Episode 9: Dad’s Premonition Of Love

This one is funny.

That’s about it.

A few good one-liners – I particularly like Jubei’s friend asking her dad, point blank, “Do you like high school girls?” There’s a fun scene where the ninja army from the last episode gets together to talk about what went wrong the previous night, and they try and formulate a new plan, with decidedly mixed results. Stuff like that is fun – throwing a little reality into an obviously ridiculous situation.

In this episode, the big revelation is what happens to everyone that Jubei fights. Francoise from Episode 5 returns to give Jiyu a stack of letters from the former swordsmen who are now singers and druggists, and one is a security guard at a building conservatory. All of them can find their happiness once Jubei releases them from their obligation to prove their skills against her. It’s kind of cute, though the point, of course, is to put more pressure on Jiyu Nannohanna so he can take up the sword and fight the rest of the Ryujoji clan.

And thus the wheels of the plot grind ever so fine, and loose threads the world over are woven into conclusion. But the question is there, like the writing on the wall that numbered Belshazzar’s days: why should we care? It is difficult to answer because, for the most part…we don’t.

As an audience, we have to be cognizant of two separate, not wholly unrelated things: entertainment value and quality. Entertainment value, though there can be an objective element to it, is largely subjective and emotional. If you like watching people staple their genitalia to various devices and throw them lengthwise, then to Jim Rose’s with you. If you can’t get enough of Russians getting a hold of their last chance to be happy and throwing it away on a whim, Dostoevsky is your Saturday Night Fever1.

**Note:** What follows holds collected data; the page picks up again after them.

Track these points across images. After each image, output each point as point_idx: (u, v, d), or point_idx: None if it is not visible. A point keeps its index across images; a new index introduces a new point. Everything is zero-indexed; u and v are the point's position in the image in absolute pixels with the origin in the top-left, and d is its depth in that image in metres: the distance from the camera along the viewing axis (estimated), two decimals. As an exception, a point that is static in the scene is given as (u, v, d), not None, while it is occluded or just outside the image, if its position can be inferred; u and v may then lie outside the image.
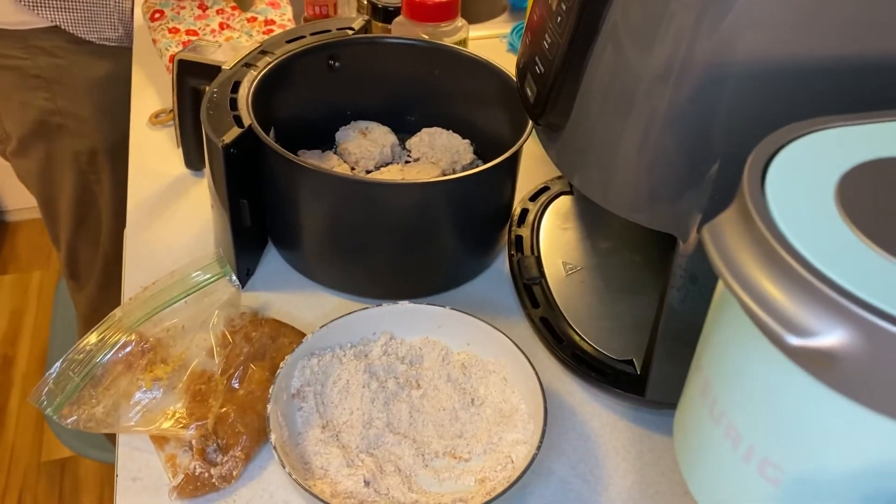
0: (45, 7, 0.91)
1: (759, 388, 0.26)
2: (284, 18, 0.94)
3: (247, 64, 0.67)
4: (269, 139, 0.59)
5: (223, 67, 0.66)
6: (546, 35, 0.49)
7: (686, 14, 0.42)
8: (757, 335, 0.24)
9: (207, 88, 0.63)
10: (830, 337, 0.22)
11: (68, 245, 1.13)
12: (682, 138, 0.45)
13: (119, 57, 0.99)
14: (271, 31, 0.92)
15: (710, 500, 0.30)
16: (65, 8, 0.92)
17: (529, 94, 0.52)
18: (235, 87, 0.64)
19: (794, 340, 0.22)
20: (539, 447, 0.49)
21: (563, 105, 0.49)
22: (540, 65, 0.50)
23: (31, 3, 0.90)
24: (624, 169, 0.48)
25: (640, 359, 0.57)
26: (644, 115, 0.45)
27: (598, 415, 0.57)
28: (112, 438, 1.40)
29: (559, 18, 0.47)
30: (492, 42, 1.01)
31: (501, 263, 0.69)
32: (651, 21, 0.43)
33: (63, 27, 0.94)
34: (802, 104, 0.43)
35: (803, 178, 0.27)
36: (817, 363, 0.23)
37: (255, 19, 0.94)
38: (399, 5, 0.81)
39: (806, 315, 0.22)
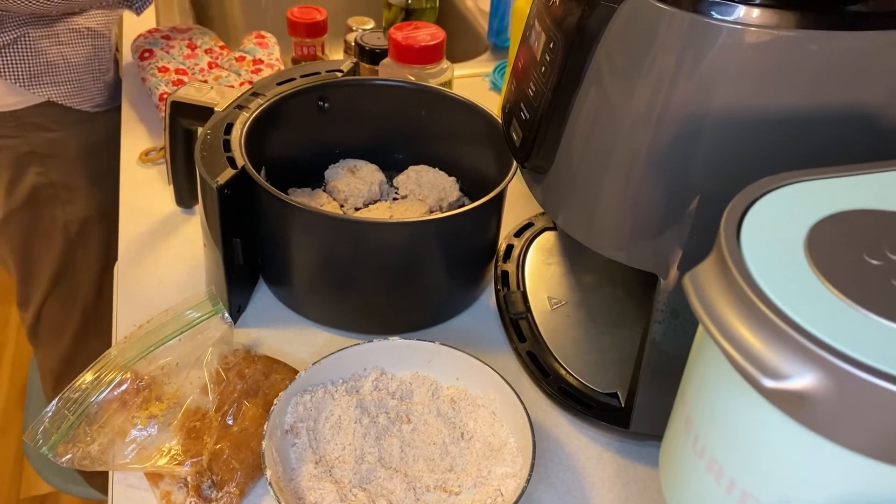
0: (39, 84, 0.92)
1: (738, 425, 0.28)
2: (272, 58, 0.97)
3: (239, 106, 0.68)
4: (262, 179, 0.61)
5: (216, 109, 0.68)
6: (531, 83, 0.52)
7: (666, 57, 0.44)
8: (735, 376, 0.26)
9: (201, 130, 0.65)
10: (802, 380, 0.24)
11: (38, 306, 1.11)
12: (662, 180, 0.47)
13: (107, 120, 0.99)
14: (259, 70, 0.94)
15: (696, 531, 0.32)
16: (57, 82, 0.93)
17: (515, 138, 0.54)
18: (228, 128, 0.65)
19: (769, 383, 0.24)
20: (528, 480, 0.50)
21: (549, 149, 0.51)
22: (525, 111, 0.53)
23: (25, 83, 0.91)
24: (606, 209, 0.50)
25: (625, 391, 0.58)
26: (626, 157, 0.48)
27: (584, 447, 0.59)
28: (88, 475, 1.38)
29: (543, 68, 0.50)
30: (474, 80, 1.04)
31: (488, 298, 0.71)
32: (633, 65, 0.46)
33: (57, 101, 0.94)
34: (775, 150, 0.45)
35: (776, 230, 0.29)
36: (790, 403, 0.25)
37: (243, 58, 0.96)
38: (386, 48, 0.83)
39: (779, 359, 0.24)
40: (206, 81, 0.92)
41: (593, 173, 0.50)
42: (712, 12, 0.43)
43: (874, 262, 0.26)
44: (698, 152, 0.46)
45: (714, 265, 0.27)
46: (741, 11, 0.42)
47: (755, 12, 0.41)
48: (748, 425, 0.28)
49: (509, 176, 0.64)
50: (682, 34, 0.44)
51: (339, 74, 0.74)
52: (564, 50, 0.47)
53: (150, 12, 1.14)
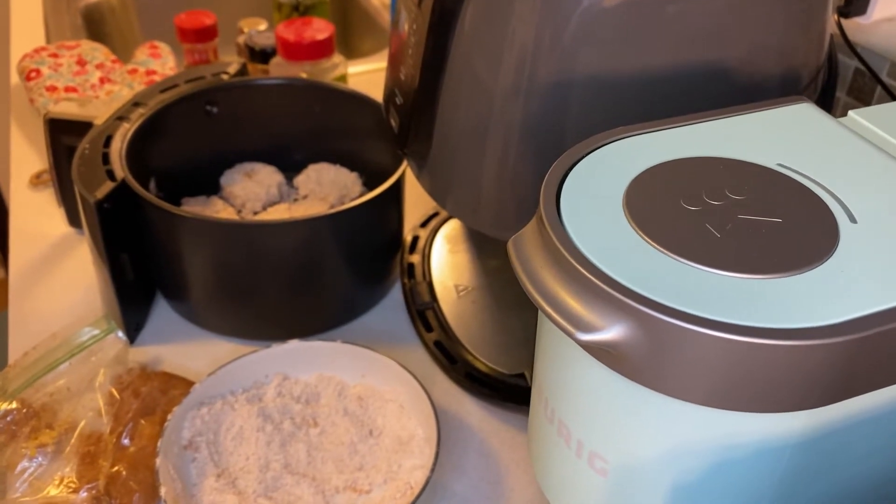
0: None
1: (575, 384, 0.28)
2: (166, 68, 0.94)
3: (120, 117, 0.66)
4: (144, 191, 0.58)
5: (95, 123, 0.65)
6: (402, 67, 0.51)
7: (526, 29, 0.44)
8: (565, 336, 0.25)
9: (79, 145, 0.62)
10: (613, 330, 0.23)
11: None
12: (538, 153, 0.47)
13: None
14: (153, 81, 0.91)
15: (559, 499, 0.31)
16: None
17: (393, 125, 0.53)
18: (108, 141, 0.63)
19: (583, 336, 0.23)
20: (433, 469, 0.49)
21: (424, 132, 0.50)
22: (399, 96, 0.52)
23: None
24: (488, 188, 0.49)
25: (531, 371, 0.58)
26: (500, 133, 0.47)
27: (496, 431, 0.58)
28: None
29: (410, 51, 0.49)
30: (378, 75, 1.03)
31: (398, 292, 0.70)
32: (495, 40, 0.45)
33: None
34: (643, 112, 0.45)
35: (596, 187, 0.28)
36: (609, 356, 0.24)
37: (136, 71, 0.93)
38: (275, 46, 0.82)
39: (591, 312, 0.23)
40: (97, 97, 0.89)
41: (471, 153, 0.49)
42: (567, -20, 0.43)
43: (691, 208, 0.26)
44: (569, 121, 0.46)
45: (534, 227, 0.26)
46: (589, -24, 0.41)
47: (604, -24, 0.41)
48: (582, 384, 0.27)
49: (403, 165, 0.63)
50: (538, 5, 0.43)
51: (226, 77, 0.72)
52: (426, 29, 0.47)
53: (38, 31, 1.10)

But quality less easily succumbs to whim. Certainly, there isn’t a specified and universal rubric for quality, but if you have enough experience with a certain medium or genre, you begin to recognize what is good and what is bad, and what is merely likeable. There are high marks for quality in anime: Cowboy Bebop, Evangelion, and Escaflowne2. Then there are those shows that you can watch, enjoy, and never think about again. They raise neither thoughts nor real emotions beyond that which can be manipulated in the moment. Outlaw Star. Tenchi (at varying degrees, in any of its incarnations). Jubei-chan is amongst these. You can watch it without stabbing yourself in the eye to blind oneself from badness/blandness. But it’s not going to convert anyone.

1Note the outre, hinkey, and superbly British way I spelled fever. This is what I do to raise the entertainment value here at the Goat. This is why nobody pays me for this stuff.

2Yes, I know that that list is wretchedly 90s-centric. I know that there were/are plenty of quality shows released in the 70s, 80s, and heck, even the 60s with Tezuka’s stuff. But the three shows are so-mentioned because they are readily available, and great.